Lâches eux-mêmes, ils misent aussi sur la lâcheté des autres. Les voyous connaissent bien ce mécanisme et savent instrumentaliser la lâcheté des autres pour faire avaliser leur forfait en fait accompli. Des autres qui trouveront toujours une justification pour légitimer le confort de leur silence ou même se retourner contre la victime pour crédibiliser sa persécution et alléger leur conscience. C’est comme cela qu’il arrive qu’on peut se faire dépouiller dans le silence de ses voisins voire leur secrète réjouissance s’ils nourrissent, pour une raison, fondée ou non, du ressentiment.

Défendre Kadi El Ihsan n’est pas s’y identifier. C’est se battre contre un acte d’arbitraire qui s’inscrit dans un processus de régression autoritaire généralisé, de régression tout court, une régression qui, même si on refuse de la voir sur le terrain politique et des libertés, se révèle dans la médiocrité qui s’est emparée de toutes les institutions et du quotidien du citoyen.

Qui peut nier aujourd’hui la dérive autoritaire du régime et la pente de médiocrité sur laquelle le pays est engagé ? Comment ne pas comprendre que l’arrestation de Kadi El Ihsan s’inscrit dans cette dérive, qu’elle en est un point d’orgue inquiétant. Et qu’au-delà de la personne de Kadi El Ihsan, il faut arrêter cette entreprise destructive qui a touché et touchera des sensibilités aussi diverses et variées et qui met le pays en danger en le dévitalisant. Ce que n’ont pas réussi à faire des puissances étrangères, le régime est en train de s’en charger en affaiblissant le pays par la chasse à ses élites et l’orchestration de leur division.

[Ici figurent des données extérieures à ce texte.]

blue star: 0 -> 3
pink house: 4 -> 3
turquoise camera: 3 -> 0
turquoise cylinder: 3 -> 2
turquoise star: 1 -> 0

Se battre pour la démocratie, c’est se battre pour la pluralité de la société et de ses individus.

Ce sont également des individus pluriels, avec des cheminements différents, des intérêts différents voire contradictoires, y compris de classe, qui forgent ce chemin vers la démocratie.

Un chemin ardu qui est donc aussi fait de tâtonnements, d’échecs, de déceptions, d’aveuglements, de passions, de concurrences, de rivalités, de jalousies, de haines et de ressentiments entre ceux-là même qui empruntent et forgent ce chemin. C’est dans l’ordre des choses humaines.

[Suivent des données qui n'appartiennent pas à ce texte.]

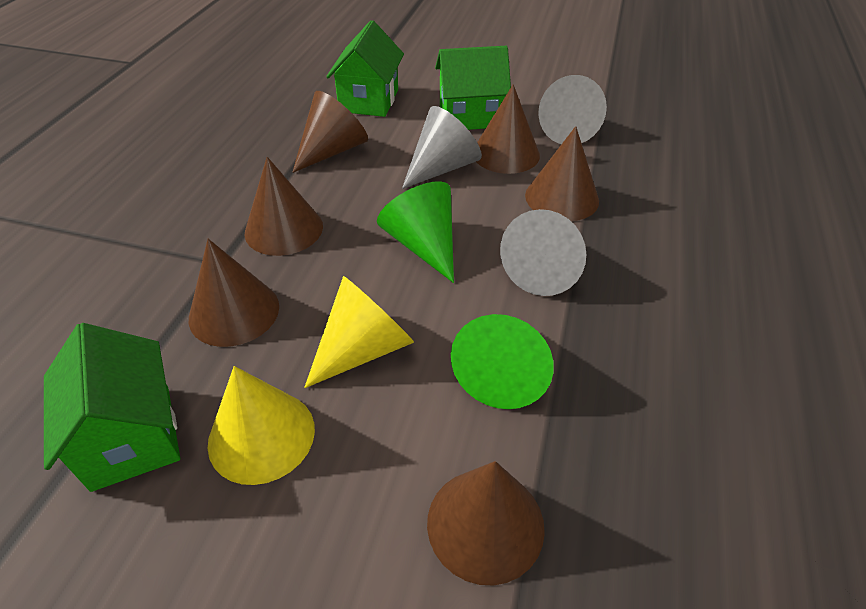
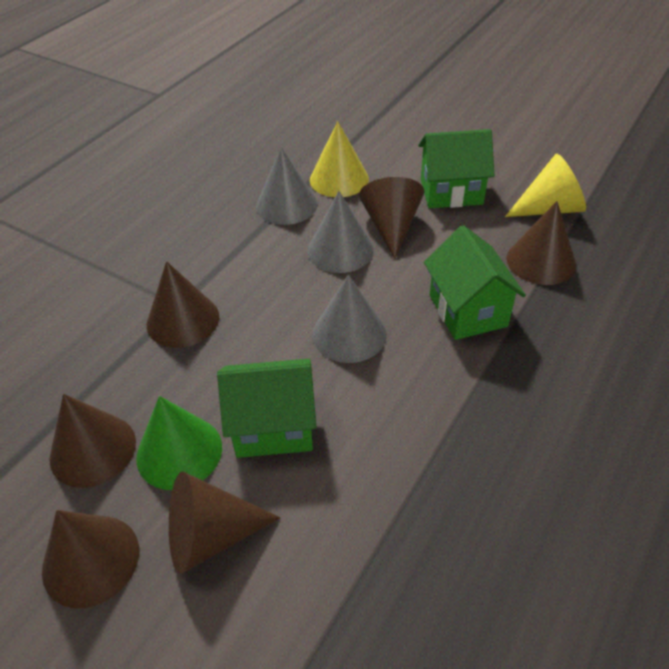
green cone: 2 -> 1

L’ordre de la citoyenneté ne peut effacer cela, il l’organise en compétitions qui, aussi concurrentielles soient-elles, se doivent de rester solidaires au risque de devenir suicidaires, tout comme l’ordre du politique consiste non pas à nier les contradictions de la société ou chercher à les gommer mais au contraire à les faire émerger pour leur permettre de s’exprimer et de se confronter dans le cadre de la Polis, la communauté, la cité.

Voilà pourquoi la solidarité avec Ihsan El Kadi nous concerne tous en tant que citoyens et en tant que patriotes, au-delà des possibles divergences. C’est un test de maturité citoyenne

Comment ne pas évoquer cet écrit du Pasteur protestant Martin Niemöller fait au camp de concentration de Dachau où il avait été interné jusqu’à sa libération 1945 après avoir été arrêté en 1937 et interné juqu’en 1941 au camp de concentration de Sachsenhausen.

« Quand ils sont venus chercher les communistes, je n’ai pas protesté parce que je ne suis pas communiste.

Quand ils sont venus chercher les Juifs, je n’ai pas protesté parce que je ne suis pas Juif.

Quand ils sont venus chercher les syndicalistes, je n’ai pas protesté parce que je ne suis pas syndicaliste.

Quand ils sont venus chercher les catholiques, je n’ai pas protesté parce que je ne suis pas catholique.

Et lorsqu’ils sont venus me chercher, il n’y avait plus personne pour protester. »


Ali Bensaad, Professeur des universités, Spécialité(s) : Monde arabe, Afrique, Moyen Orient.